* **PROBLEM TO SOLVE**:
Your job with the data below is to output exactly the lines from the one holding "enen Weste, weißem" down to the one holding "bisschen was Eigenes", both included, and no others.

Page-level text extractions
◇ ◇ ◇ ◇ ◇ ◇ ◇
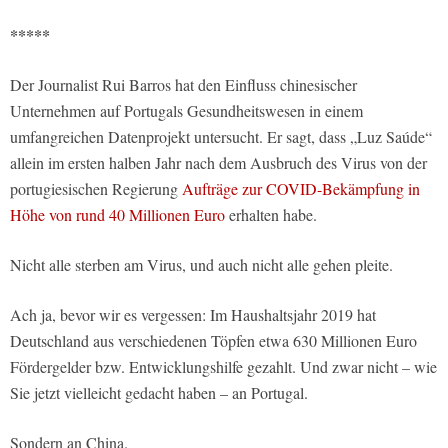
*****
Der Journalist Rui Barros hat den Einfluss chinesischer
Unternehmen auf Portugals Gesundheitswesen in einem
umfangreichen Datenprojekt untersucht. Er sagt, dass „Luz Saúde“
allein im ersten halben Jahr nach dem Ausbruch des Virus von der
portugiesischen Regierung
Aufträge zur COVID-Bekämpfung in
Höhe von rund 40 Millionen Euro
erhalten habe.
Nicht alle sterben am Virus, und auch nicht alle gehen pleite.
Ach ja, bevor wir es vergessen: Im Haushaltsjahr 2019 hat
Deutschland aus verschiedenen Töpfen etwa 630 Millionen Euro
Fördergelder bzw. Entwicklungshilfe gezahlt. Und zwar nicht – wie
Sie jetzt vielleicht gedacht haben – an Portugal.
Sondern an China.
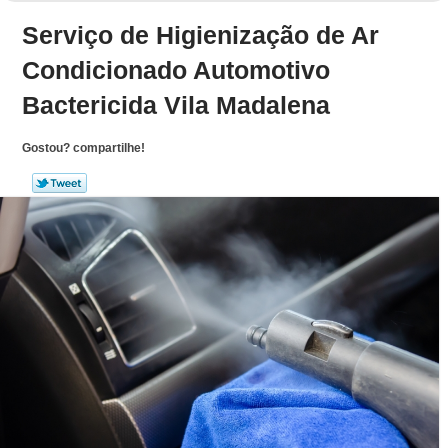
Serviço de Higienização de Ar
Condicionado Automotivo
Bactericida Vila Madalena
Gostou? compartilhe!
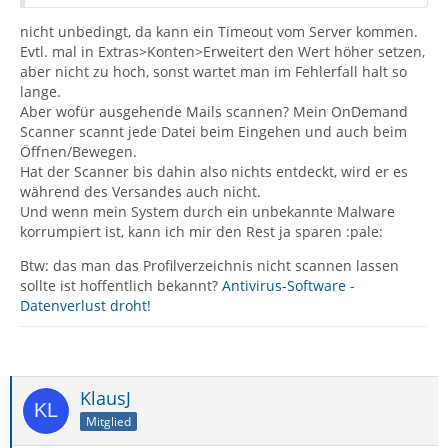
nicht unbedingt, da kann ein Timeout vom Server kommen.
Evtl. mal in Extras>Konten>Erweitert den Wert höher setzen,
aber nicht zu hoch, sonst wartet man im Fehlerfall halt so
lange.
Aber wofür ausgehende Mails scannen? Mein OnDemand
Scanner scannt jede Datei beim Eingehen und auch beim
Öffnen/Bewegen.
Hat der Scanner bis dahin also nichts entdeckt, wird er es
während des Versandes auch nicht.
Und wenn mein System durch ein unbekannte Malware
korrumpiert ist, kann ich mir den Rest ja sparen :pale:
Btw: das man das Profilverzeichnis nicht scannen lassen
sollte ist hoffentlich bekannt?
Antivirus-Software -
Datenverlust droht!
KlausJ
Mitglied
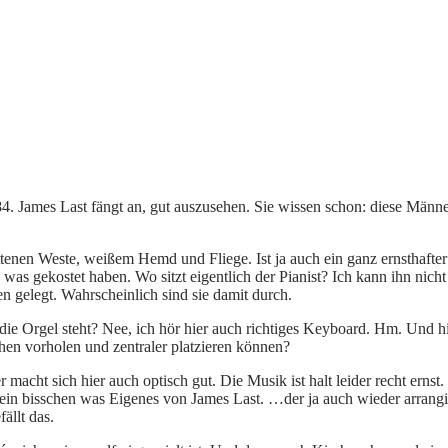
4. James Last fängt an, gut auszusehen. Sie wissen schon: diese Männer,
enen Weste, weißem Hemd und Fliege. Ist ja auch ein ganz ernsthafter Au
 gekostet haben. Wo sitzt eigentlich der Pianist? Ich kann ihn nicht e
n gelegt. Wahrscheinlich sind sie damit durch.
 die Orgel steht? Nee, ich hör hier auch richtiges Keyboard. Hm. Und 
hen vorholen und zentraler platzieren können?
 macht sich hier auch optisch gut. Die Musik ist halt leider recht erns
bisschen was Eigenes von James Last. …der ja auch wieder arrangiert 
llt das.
◇ ◇ ◇ ◇ ◇ ◇ ◇
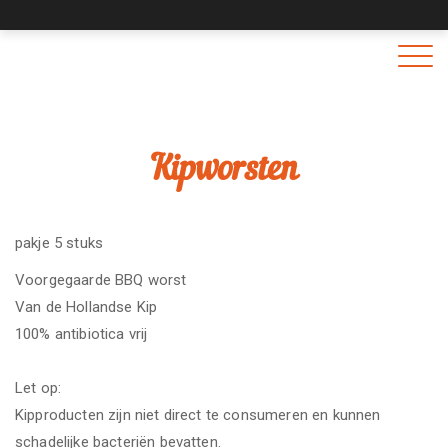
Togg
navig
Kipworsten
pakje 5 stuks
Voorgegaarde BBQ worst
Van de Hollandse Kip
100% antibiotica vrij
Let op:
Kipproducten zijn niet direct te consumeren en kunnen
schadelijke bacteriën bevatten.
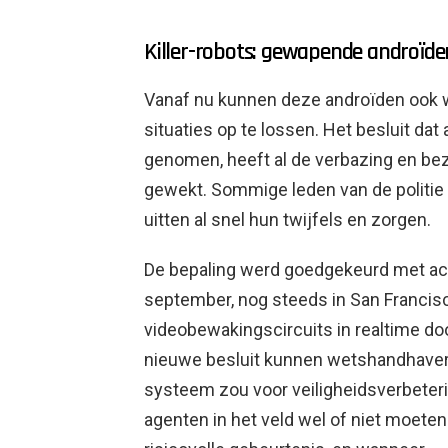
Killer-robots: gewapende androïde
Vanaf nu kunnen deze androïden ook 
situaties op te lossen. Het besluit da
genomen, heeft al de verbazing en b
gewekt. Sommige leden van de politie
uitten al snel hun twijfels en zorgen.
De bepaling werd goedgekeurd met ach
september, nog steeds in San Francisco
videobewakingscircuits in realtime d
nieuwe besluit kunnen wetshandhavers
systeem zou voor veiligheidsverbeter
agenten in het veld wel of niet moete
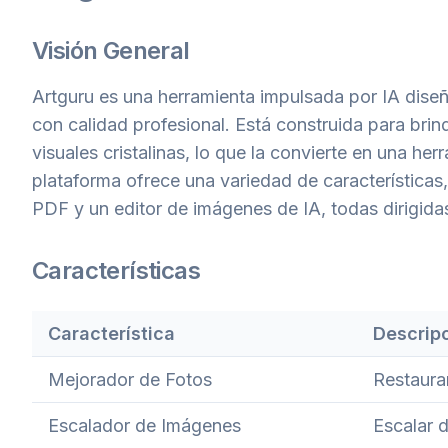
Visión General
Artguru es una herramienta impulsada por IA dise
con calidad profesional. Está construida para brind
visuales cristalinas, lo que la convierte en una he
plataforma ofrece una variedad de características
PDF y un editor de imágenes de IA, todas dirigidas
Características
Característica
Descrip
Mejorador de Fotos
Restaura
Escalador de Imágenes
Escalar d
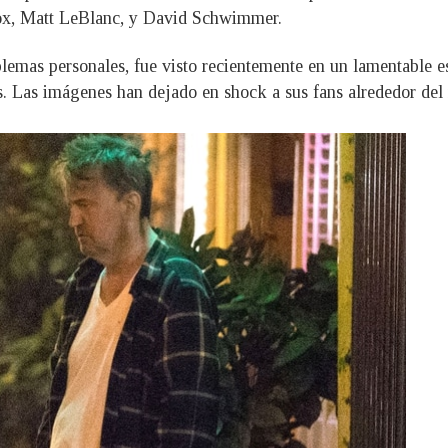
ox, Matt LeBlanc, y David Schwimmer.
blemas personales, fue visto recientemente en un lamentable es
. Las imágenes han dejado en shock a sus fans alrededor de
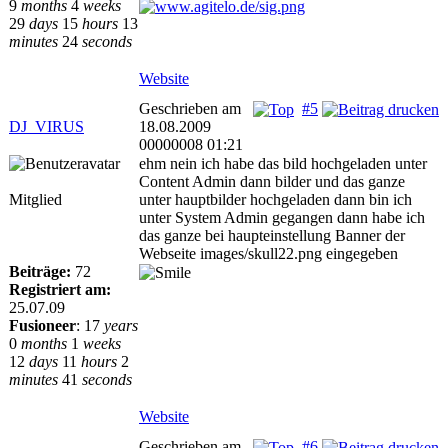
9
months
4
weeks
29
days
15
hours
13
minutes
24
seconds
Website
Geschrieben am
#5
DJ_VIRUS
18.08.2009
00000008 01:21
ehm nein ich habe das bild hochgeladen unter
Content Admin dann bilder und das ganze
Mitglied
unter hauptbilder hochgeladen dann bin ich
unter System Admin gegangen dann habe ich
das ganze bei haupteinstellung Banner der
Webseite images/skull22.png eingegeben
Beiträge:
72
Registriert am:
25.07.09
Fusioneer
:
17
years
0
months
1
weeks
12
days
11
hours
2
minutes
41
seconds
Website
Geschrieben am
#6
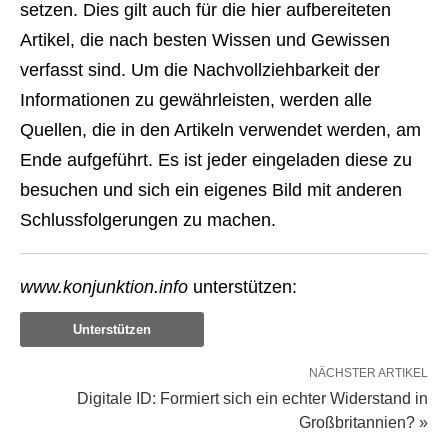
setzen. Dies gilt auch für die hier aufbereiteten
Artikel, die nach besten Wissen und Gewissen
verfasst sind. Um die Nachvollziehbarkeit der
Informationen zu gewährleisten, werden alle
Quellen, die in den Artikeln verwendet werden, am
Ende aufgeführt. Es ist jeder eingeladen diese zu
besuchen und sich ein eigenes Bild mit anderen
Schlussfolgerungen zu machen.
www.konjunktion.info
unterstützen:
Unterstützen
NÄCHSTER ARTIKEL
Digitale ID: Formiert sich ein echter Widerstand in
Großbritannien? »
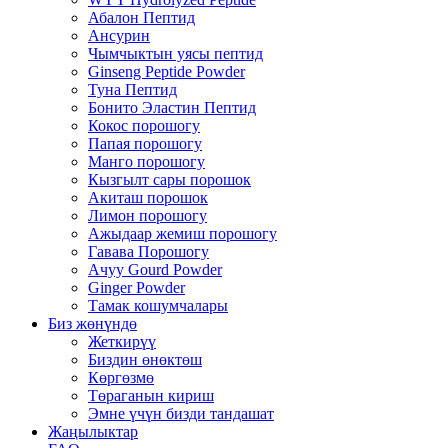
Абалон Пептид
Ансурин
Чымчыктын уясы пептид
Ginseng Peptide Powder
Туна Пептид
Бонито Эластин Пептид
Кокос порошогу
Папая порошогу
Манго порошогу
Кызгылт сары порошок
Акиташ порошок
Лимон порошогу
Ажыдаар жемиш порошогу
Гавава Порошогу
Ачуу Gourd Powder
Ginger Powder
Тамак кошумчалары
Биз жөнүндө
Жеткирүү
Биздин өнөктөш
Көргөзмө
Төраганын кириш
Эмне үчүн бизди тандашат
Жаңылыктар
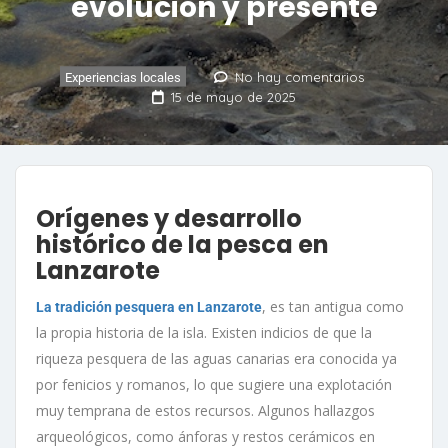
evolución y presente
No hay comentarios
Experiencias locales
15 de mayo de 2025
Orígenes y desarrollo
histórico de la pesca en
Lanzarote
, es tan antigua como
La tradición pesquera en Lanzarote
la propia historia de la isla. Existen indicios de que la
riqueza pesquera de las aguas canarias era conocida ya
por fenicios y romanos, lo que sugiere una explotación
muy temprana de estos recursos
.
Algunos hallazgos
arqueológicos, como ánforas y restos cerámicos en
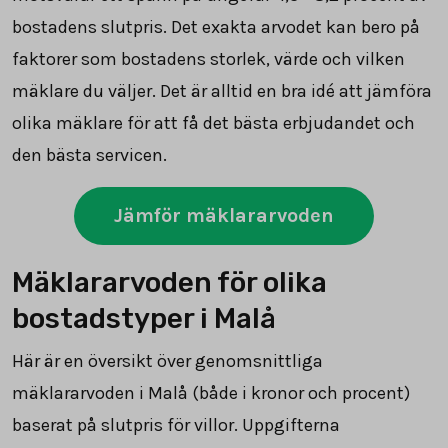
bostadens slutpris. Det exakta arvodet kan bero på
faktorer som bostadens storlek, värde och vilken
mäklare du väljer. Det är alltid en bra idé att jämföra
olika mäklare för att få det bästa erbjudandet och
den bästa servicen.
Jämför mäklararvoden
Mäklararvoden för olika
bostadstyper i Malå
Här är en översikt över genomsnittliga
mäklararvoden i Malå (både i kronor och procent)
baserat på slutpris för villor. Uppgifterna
◇ ◇ ◇ ◇ ◇ ◇ ◇
* **TASK SOLUTION**:
enen Weste, weißem Hemd und Fliege. Ist ja auch ein ganz ernsthafter Au
 gekostet haben. Wo sitzt eigentlich der Pianist? Ich kann ihn nicht e
n gelegt. Wahrscheinlich sind sie damit durch.
 die Orgel steht? Nee, ich hör hier auch richtiges Keyboard. Hm. Und 
hen vorholen und zentraler platzieren können?
 macht sich hier auch optisch gut. Die Musik ist halt leider recht erns
bisschen was Eigenes von James Last. …der ja auch wieder arrangiert 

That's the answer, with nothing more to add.